*** Extracted entries ***

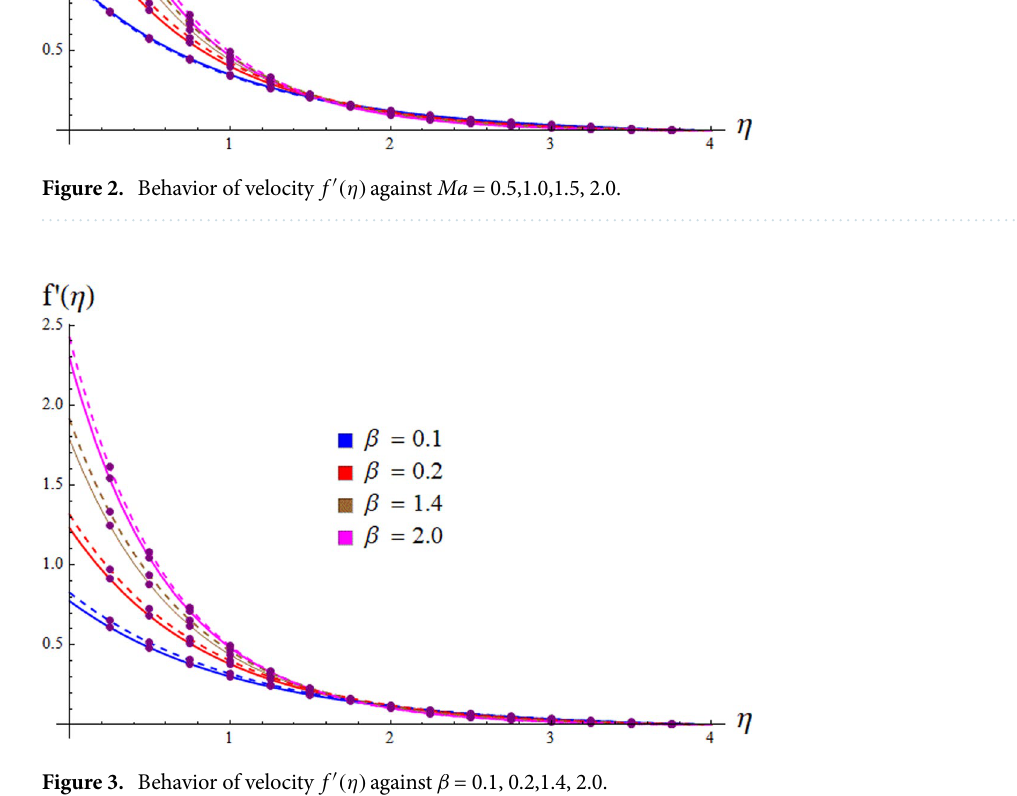
Figure 3. Behavior of velocity f ′ (η) against β = 0.1, 0.2,1.4,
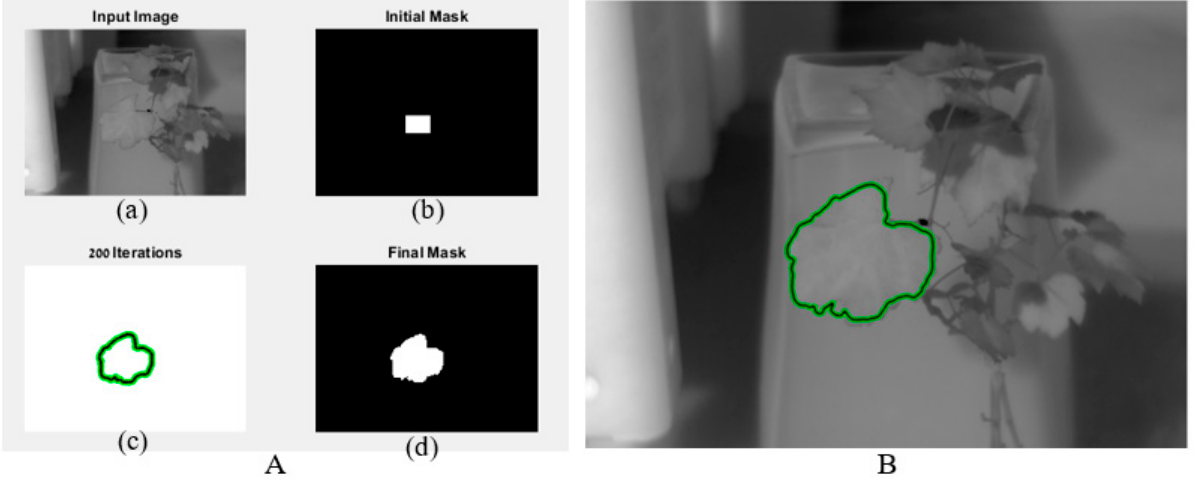
Figure 1. The output of the active contour algorithm. ( A ) includes image, initial, and final mask; ( B ) image with final mask.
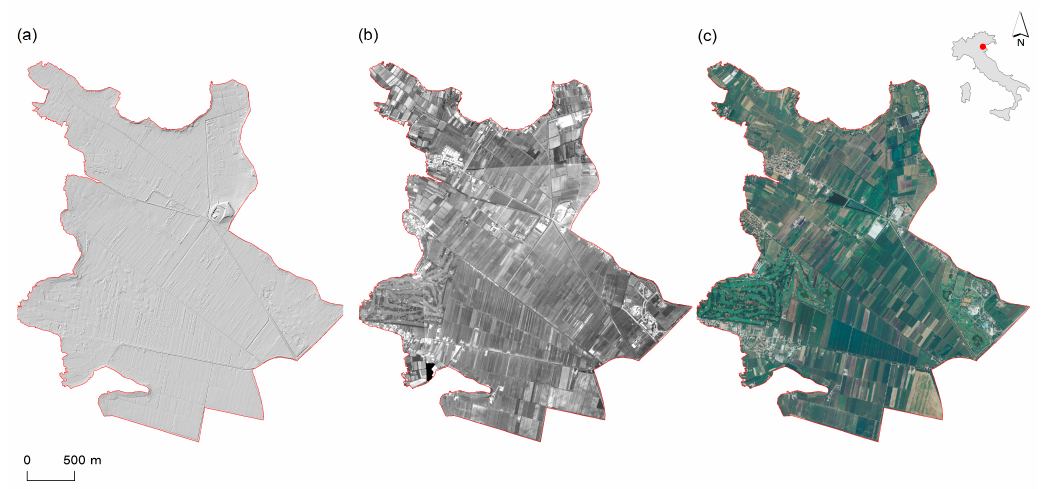
Figure 1. Available topographic data: ( a ) LiDAR DTM (Ministero dell’Ambiente e della Tutela del Territorio e del Mare-Geoportale Nazionale-REGOLAMENTO (UE) No. 1089/2010), ( b ) Aerial photograph of 1983 (Regione del Veneto-L.R. n. 28/76 Formazione della Carta Tecnica Regionale), and ( c ) Orthophoto of 2006 (Ministero dell'Ambiente e della Tutela del Territorio e del Mare-Geoportale Nazionale-REGOLAMENTO (UE) No. 1089/2010).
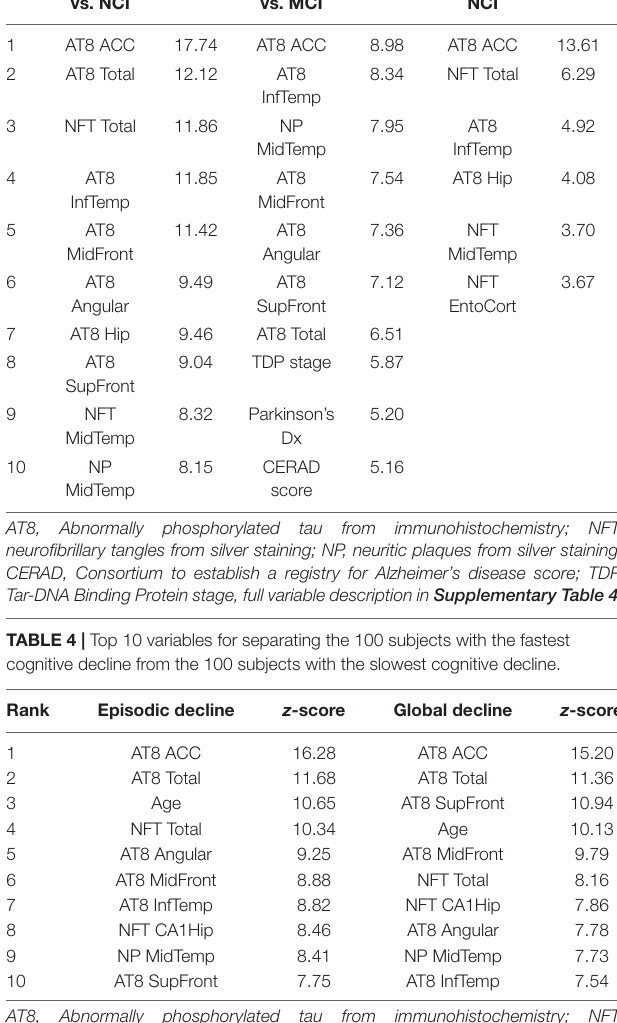
TABLE 3 | Top 10 pathology variables predictive of clinical diagnosis. Rank Dementia vs.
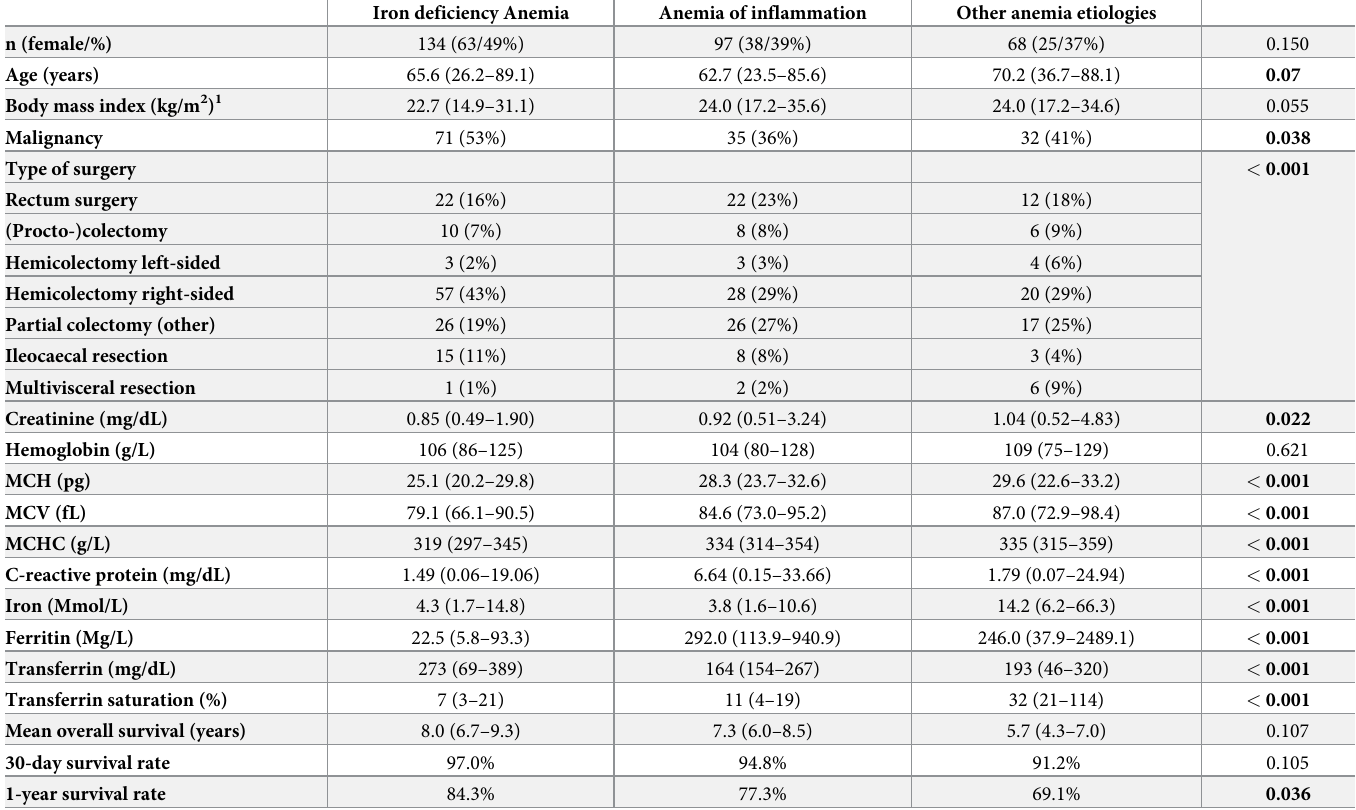
Table 2. Characteristics of patients with anemia and serum iron parameters available grouped by anemia etiology. (Data are presented as numbers and percentages for frequencies and as mean ± standard deviation for normally distributed parameters and as median (25 th —75 th ) percentile for not normally distributed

*** End of Extracted entries ***

» Your instructions: Print the listing verbatim, images excluded.

» Written solution:
Figure 3. Behavior of velocity f ′ (η) against β = 0.1, 0.2,1.4,
Figure 1. The output of the active contour algorithm. ( A ) includes image, initial, and final mask; ( B ) image with final mask.
Figure 1. Available topographic data: ( a ) LiDAR DTM (Ministero dell’Ambiente e della Tutela del Territorio e del Mare-Geoportale Nazionale-REGOLAMENTO (UE) No. 1089/2010), ( b ) Aerial photograph of 1983 (Regione del Veneto-L.R. n. 28/76 Formazione della Carta Tecnica Regionale), and ( c ) Orthophoto of 2006 (Ministero dell'Ambiente e della Tutela del Territorio e del Mare-Geoportale Nazionale-REGOLAMENTO (UE) No. 1089/2010).
TABLE 3 | Top 10 pathology variables predictive of clinical diagnosis. Rank Dementia vs.
Table 2. Characteristics of patients with anemia and serum iron parameters available grouped by anemia etiology. (Data are presented as numbers and percentages for frequencies and as mean ± standard deviation for normally distributed parameters and as median (25 th —75 th ) percentile for not normally distributed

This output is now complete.